--- Data records ---
----------

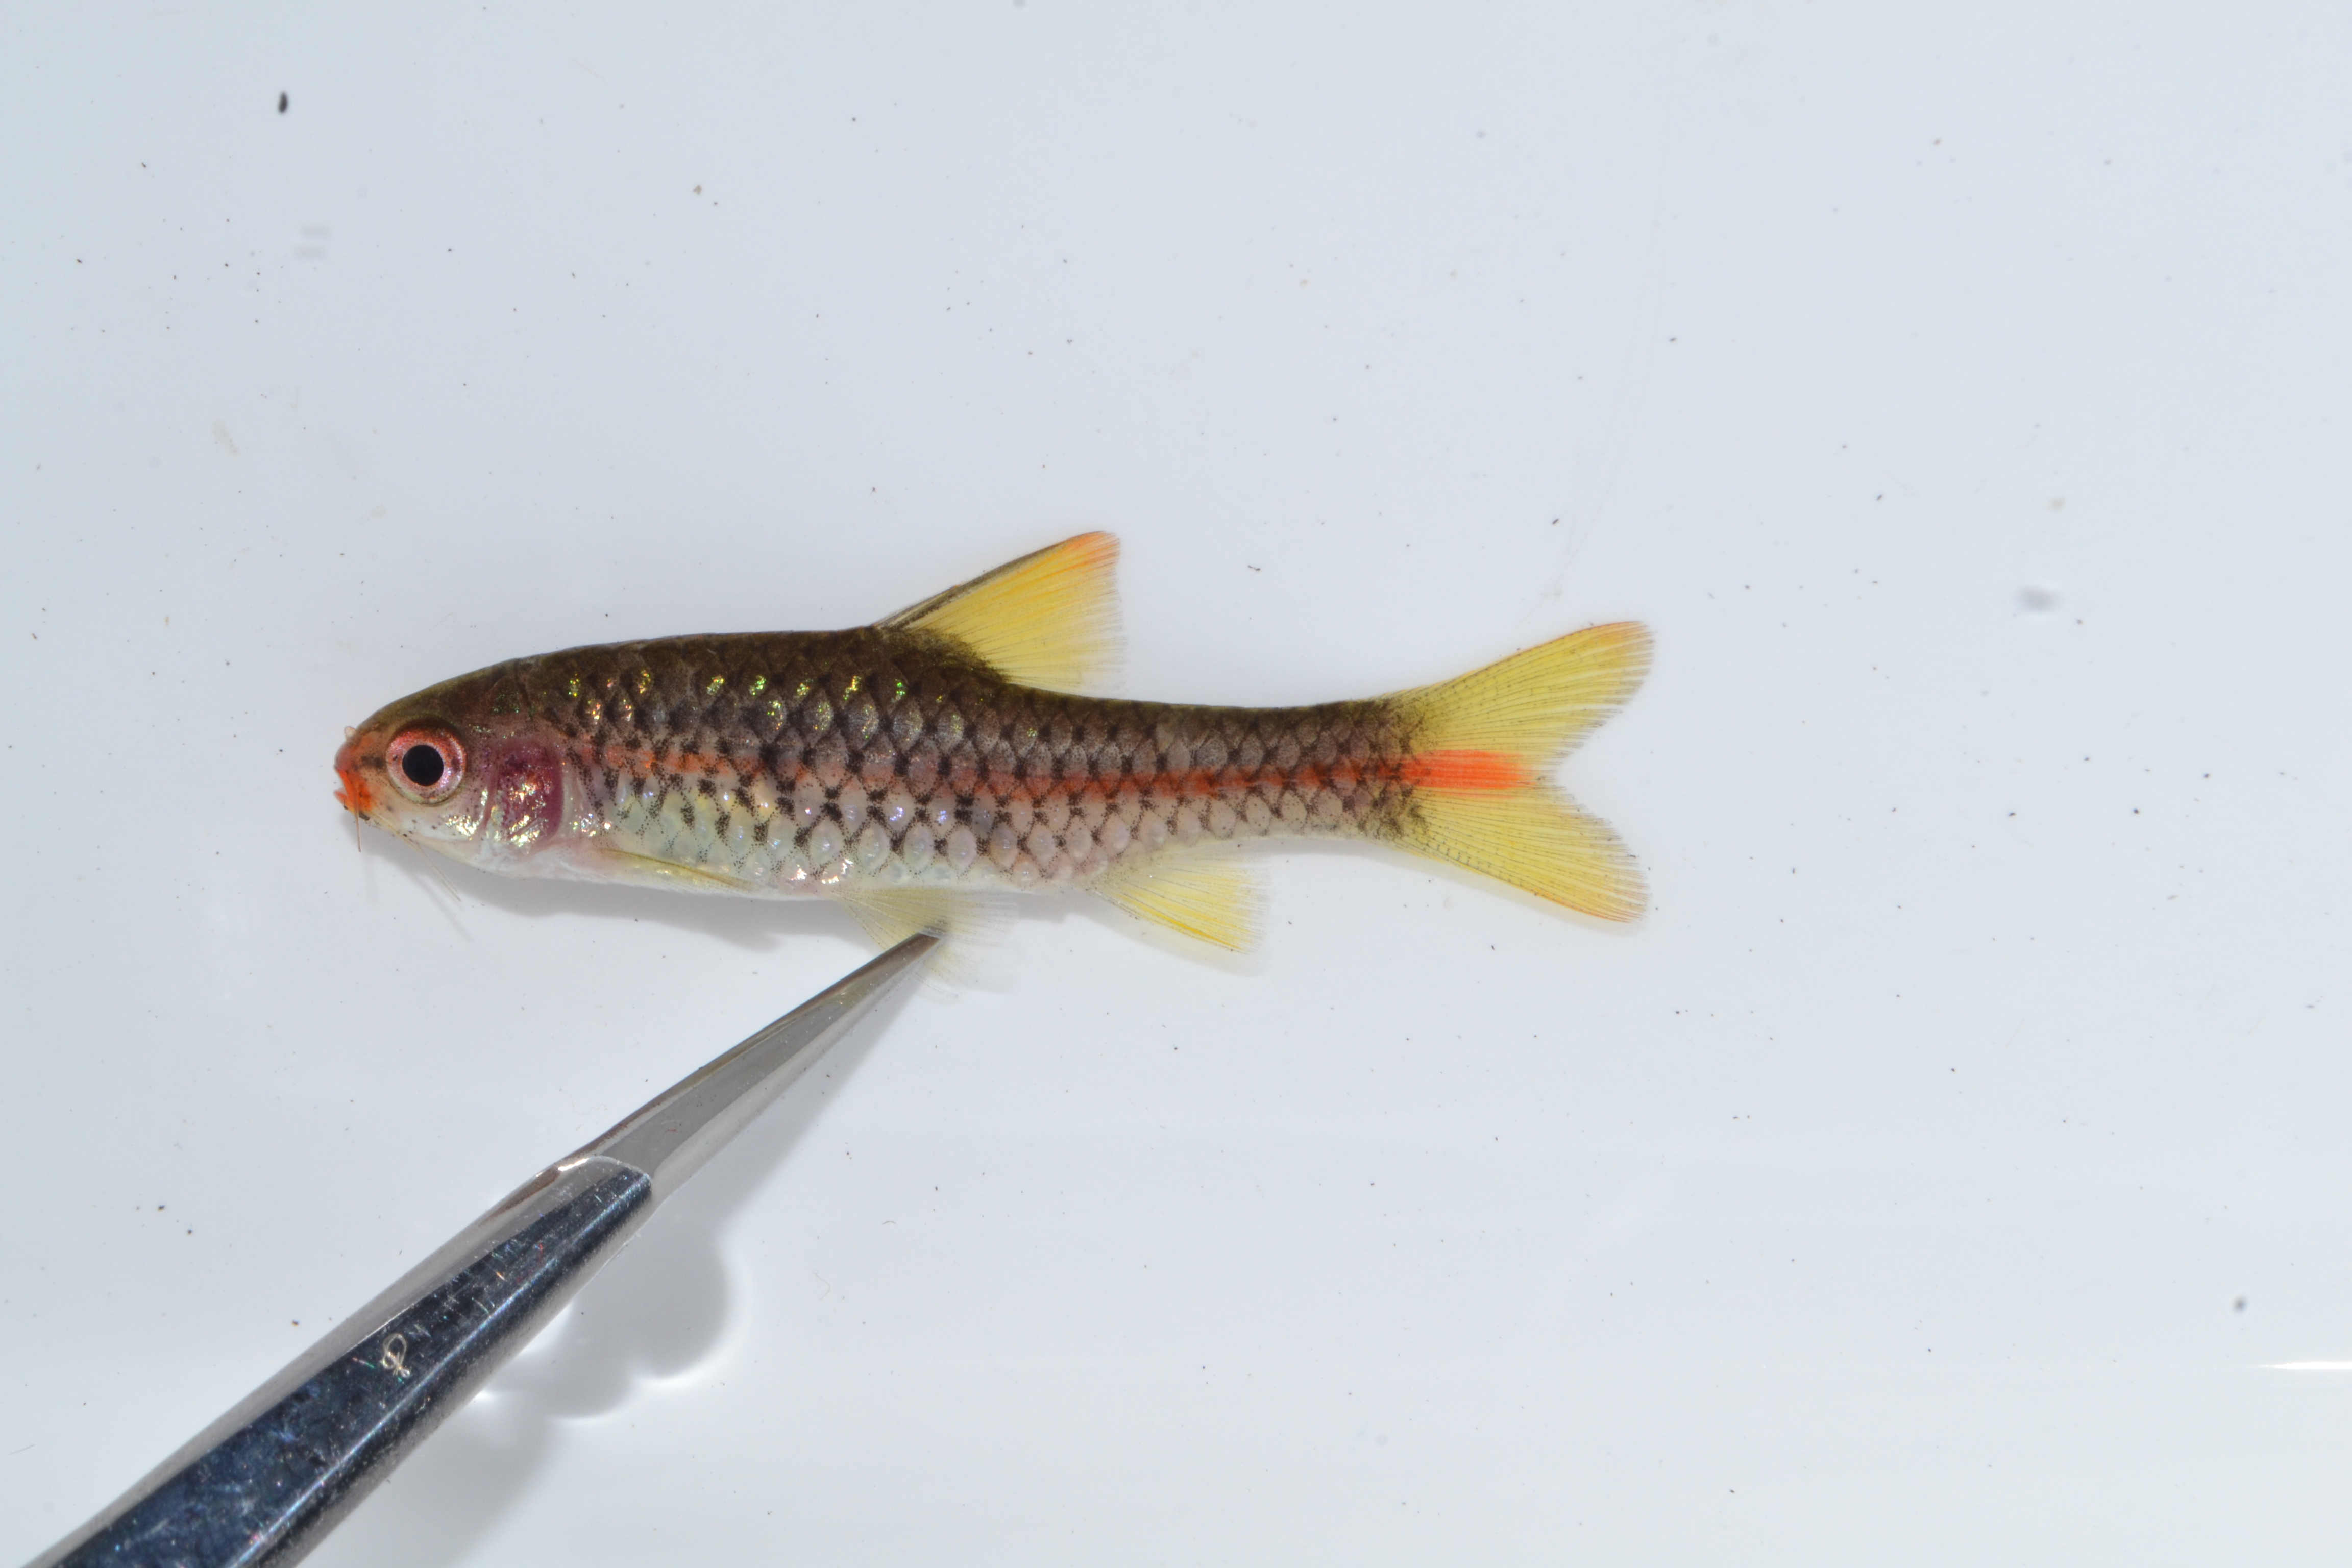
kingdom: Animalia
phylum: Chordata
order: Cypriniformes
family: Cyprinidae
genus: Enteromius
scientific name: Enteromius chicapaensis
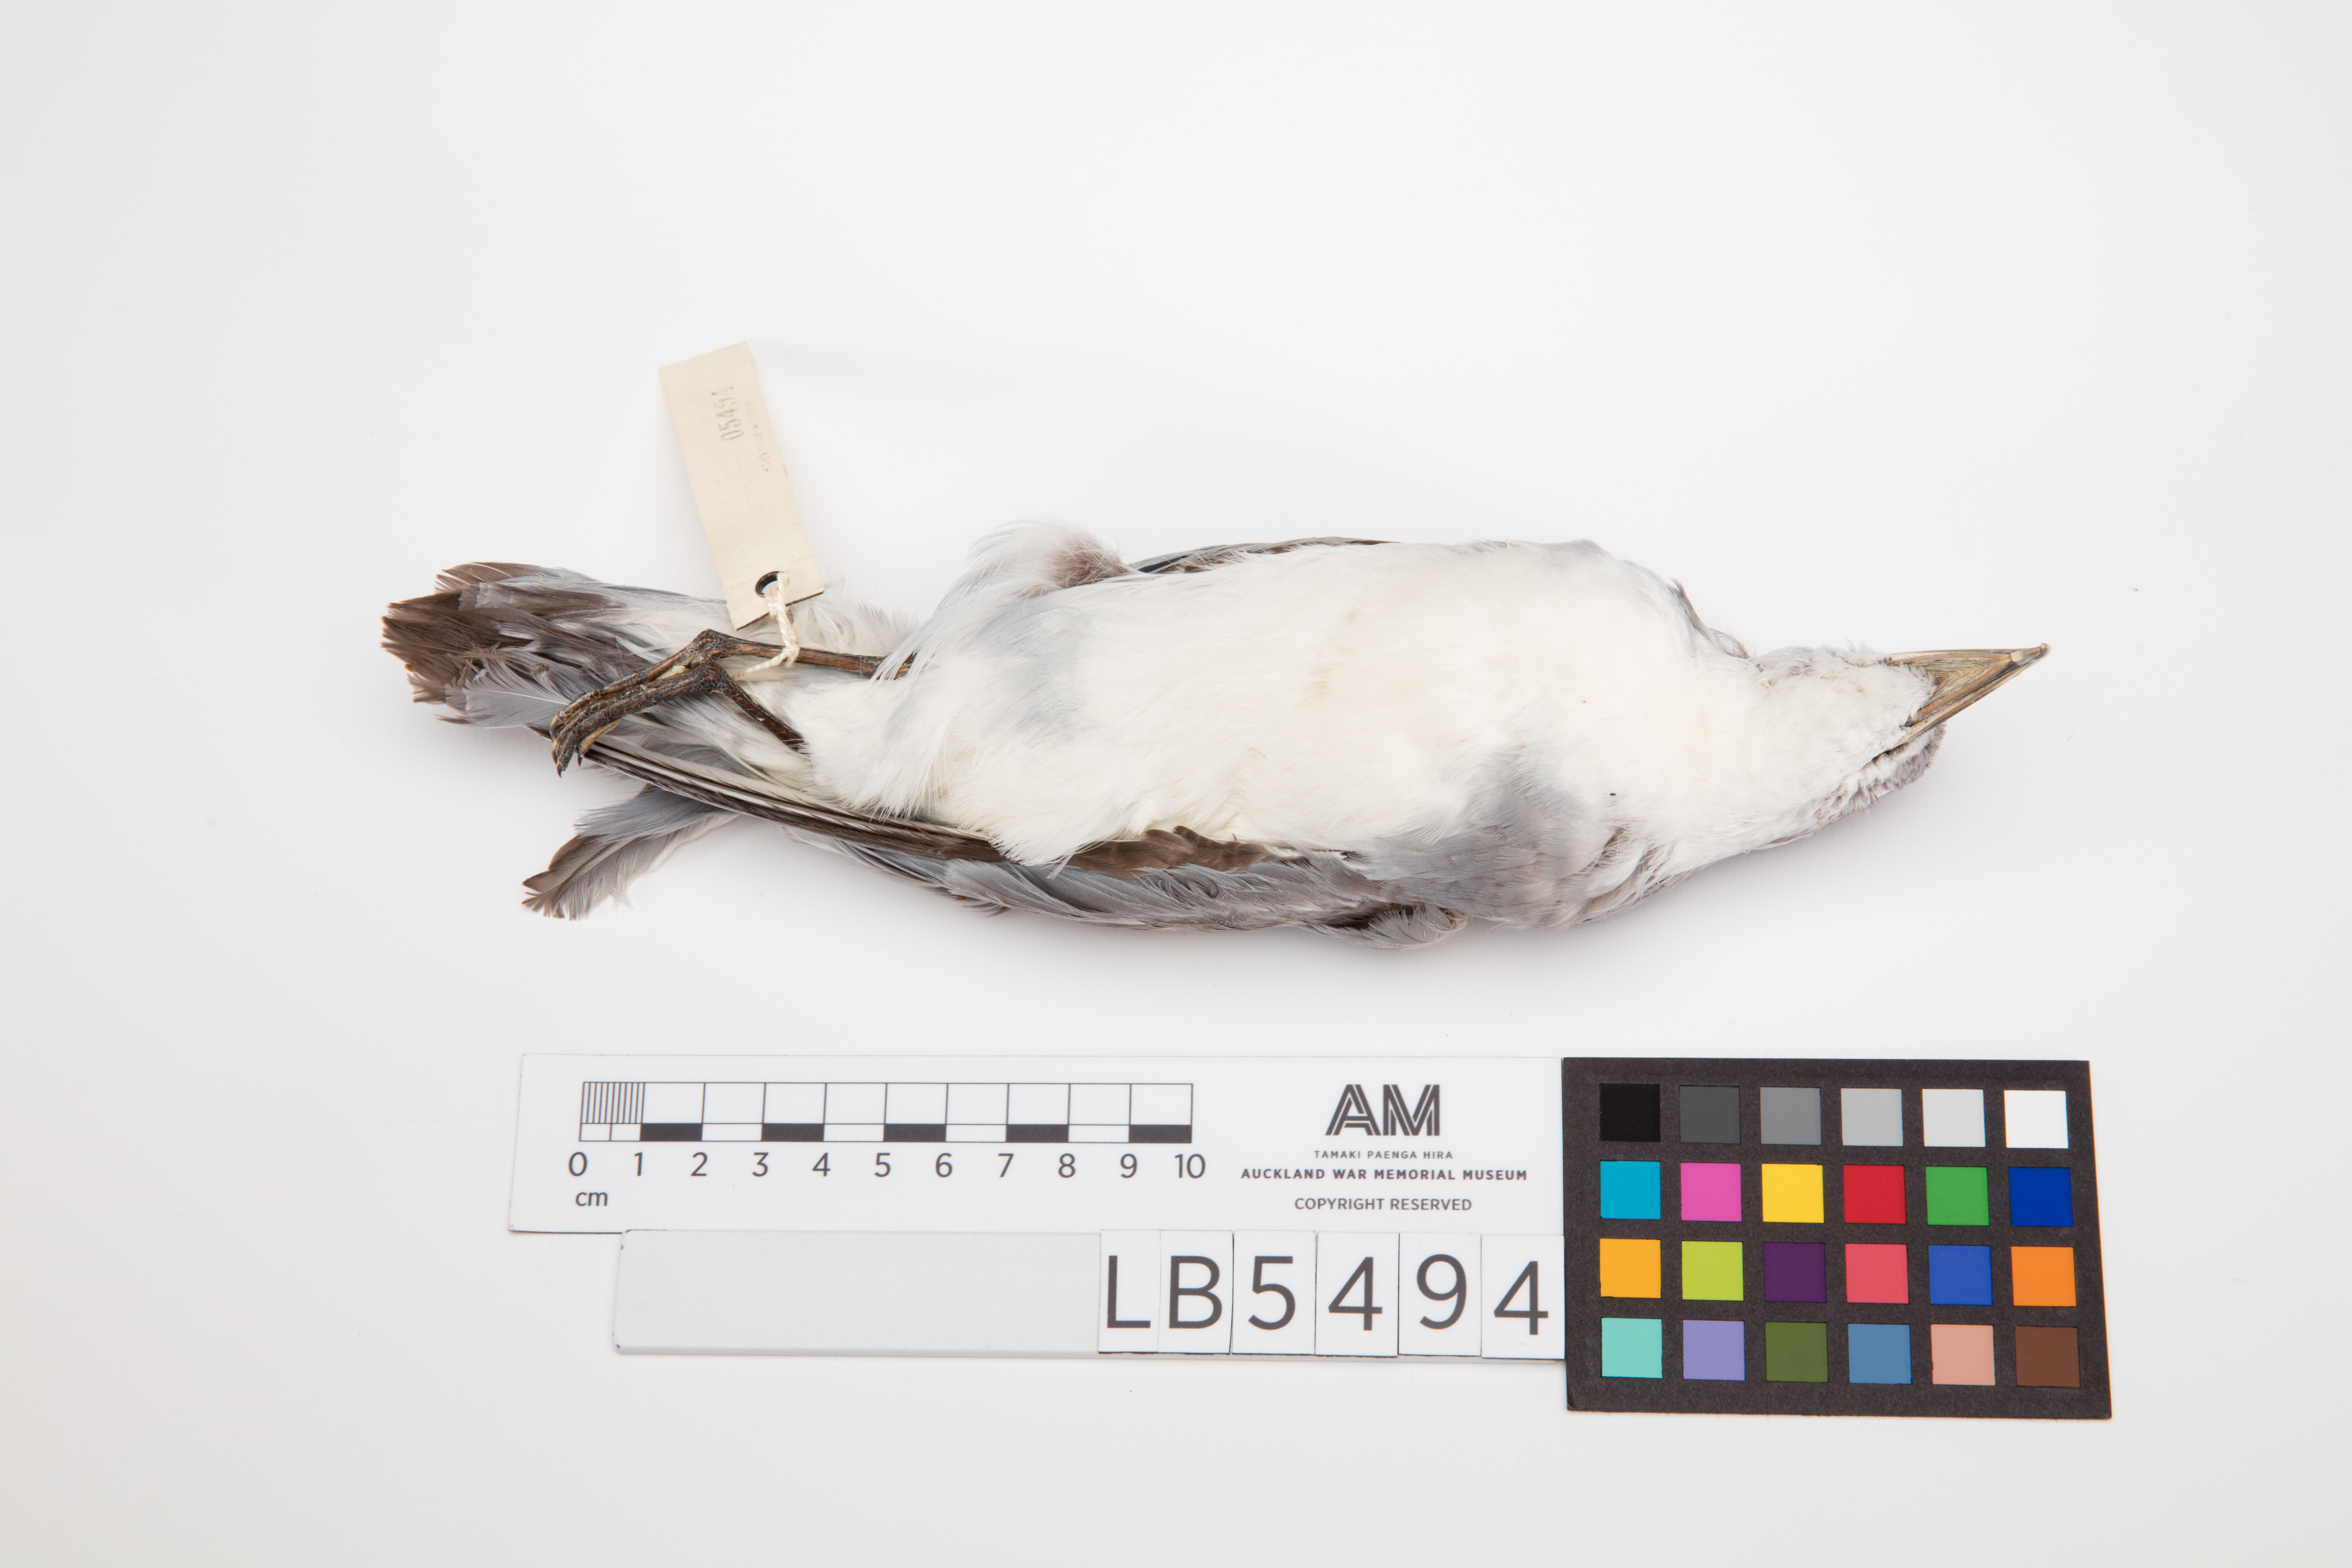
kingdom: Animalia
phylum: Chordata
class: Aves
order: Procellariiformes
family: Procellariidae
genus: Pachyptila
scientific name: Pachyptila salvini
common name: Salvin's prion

----------

Convert everything from the line containing "order: Procellariiformes" down to the final line into a numbered list, omitting any blank lines.

--- Task output ---
1. order: Procellariiformes
2. family: Procellariidae
3. genus: Pachyptila
4. scientific name: Pachyptila salvini
5. common name: Salvin's prion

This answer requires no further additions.